NASAA Pushes Back on Digital Asset Clarity Act
"NASAA anticipates that bad actors will seek to exploit potential ambiguities in the text to challenge state police powers and related authorities, risking years of litigation, conflicting interpretations, and regulatory uncertainty for investors, regulators, and market participants."
Marni Rock Gibson, NASAA President
"NASAA anticipates that bad actors will seek to exploit potential ambiguities in the text to challenge state police powers and related authorities, risking years of litigation, conflicting interpretations, and regulatory uncertainty for investors, regulators, and market participants."
Marni Rock Gibson, NASAA President
State securities regulators urged federal legislators to reject or significantly revise the Digital Asset Market Clarity Act.
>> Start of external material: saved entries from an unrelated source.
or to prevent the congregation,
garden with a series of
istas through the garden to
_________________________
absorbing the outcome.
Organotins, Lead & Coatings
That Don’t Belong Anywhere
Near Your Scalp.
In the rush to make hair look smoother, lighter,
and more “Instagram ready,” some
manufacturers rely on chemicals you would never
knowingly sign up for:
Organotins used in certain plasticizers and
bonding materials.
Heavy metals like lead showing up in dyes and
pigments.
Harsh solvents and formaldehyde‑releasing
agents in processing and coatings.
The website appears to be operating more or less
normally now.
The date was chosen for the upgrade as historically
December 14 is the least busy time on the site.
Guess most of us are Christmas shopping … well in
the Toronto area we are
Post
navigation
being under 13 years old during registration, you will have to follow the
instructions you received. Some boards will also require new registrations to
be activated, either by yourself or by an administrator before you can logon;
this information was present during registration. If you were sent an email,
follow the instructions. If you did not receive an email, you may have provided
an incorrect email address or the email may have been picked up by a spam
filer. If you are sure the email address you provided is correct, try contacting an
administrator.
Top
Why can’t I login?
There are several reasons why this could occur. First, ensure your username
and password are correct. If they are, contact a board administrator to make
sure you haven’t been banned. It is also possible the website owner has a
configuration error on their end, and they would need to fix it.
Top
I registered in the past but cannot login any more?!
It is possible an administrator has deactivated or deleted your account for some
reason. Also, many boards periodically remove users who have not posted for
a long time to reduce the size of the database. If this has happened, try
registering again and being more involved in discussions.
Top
NASAA demanded Senate Banking Committee members preserve the state-level enforcement framework.
In a letter to Senate Banking Committee leadership, NASAA said it did not oppose digital asset legislation and supports the goal of regulatory clarity, but argued that clarity cannot come at the expense of the state-level enforcement infrastructure that has served as a first line of defense against investment fraud.
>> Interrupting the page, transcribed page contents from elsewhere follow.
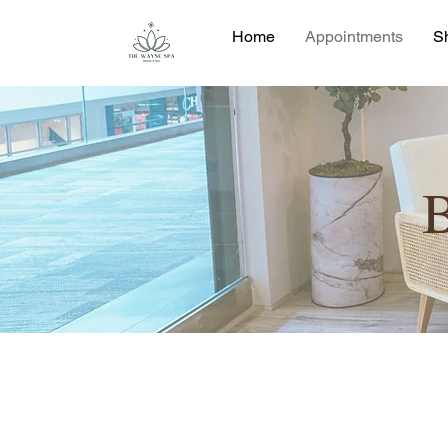
Home
Appointments
S
B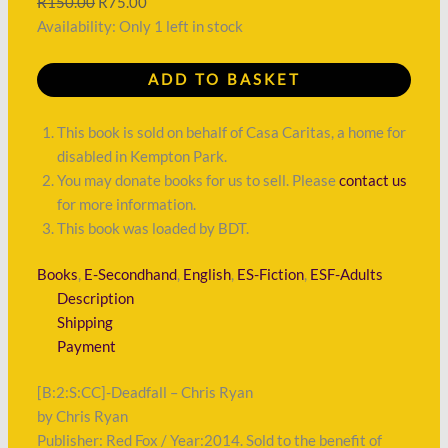
R
150.00
R
75.00
Availability:
Only 1 left in stock
ADD TO BASKET
This book is sold on behalf of Casa Caritas, a home for
disabled in Kempton Park.
You may donate books for us to sell. Please
contact us
for more information.
This book was loaded by BDT.
Books
,
E-Secondhand
,
English
,
ES-Fiction
,
ESF-Adults
Description
Shipping
Payment
[B:2:S:CC]-Deadfall – Chris Ryan
by Chris Ryan
Publisher: Red Fox / Year:2014. Sold to the benefit of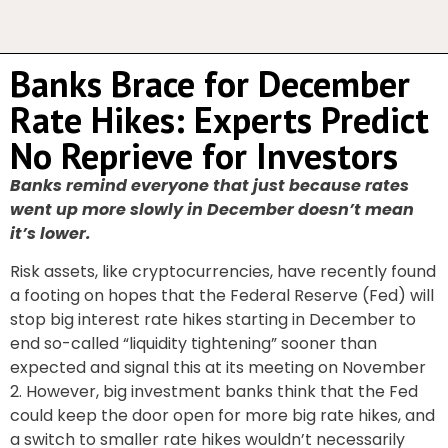
Banks Brace for December
Rate Hikes: Experts Predict
No Reprieve for Investors
Banks remind everyone that just because rates
went up more slowly in December doesn’t mean
it’s lower.
Risk assets, like cryptocurrencies, have recently found
a footing on hopes that the Federal Reserve (Fed) will
stop big interest rate hikes starting in December to
end so-called “liquidity tightening” sooner than
expected and signal this at its meeting on November
2. However, big investment banks think that the Fed
could keep the door open for more big rate hikes, and
a switch to smaller rate hikes wouldn’t necessarily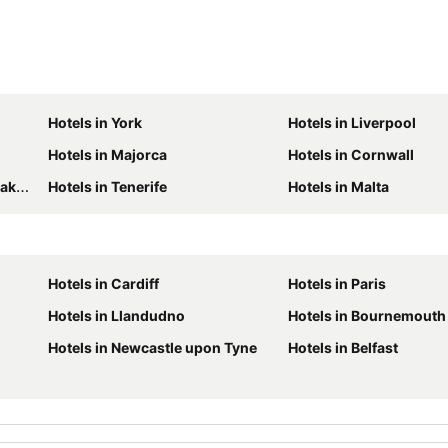
Hotels in York
Hotels in Liverpool
Hotels in Majorca
Hotels in Cornwall
ict
Hotels in Tenerife
Hotels in Malta
Hotels in Cardiff
Hotels in Paris
Hotels in Llandudno
Hotels in Bournemouth
Hotels in Newcastle upon Tyne
Hotels in Belfast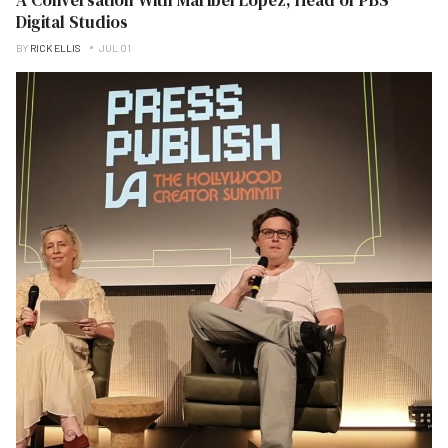
Digital Studios
BY
RICK ELLIS
JUL 01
NASAA made the following five recommendations to revise the bill:
- Add an explicit savings clause to the regulatory parity section preserving state anti-fraud and enforcement authority
- Extend that enforcement protection consistently throughout the entire bill, not just in isolated sections
- Affirm state licensing and registration authority over broker-dealers and investment advisers
- Align definitions and preemption provisions precisely with the existing federalism framework established by the National Securities Markets Improvement Act of 1996.
- Remove or substantially narrow the SEC's broad exemptive and rulemaking authority. (NASAA said those decisions should be made directly by Congress rather than delegated to a federal regulatory agency.)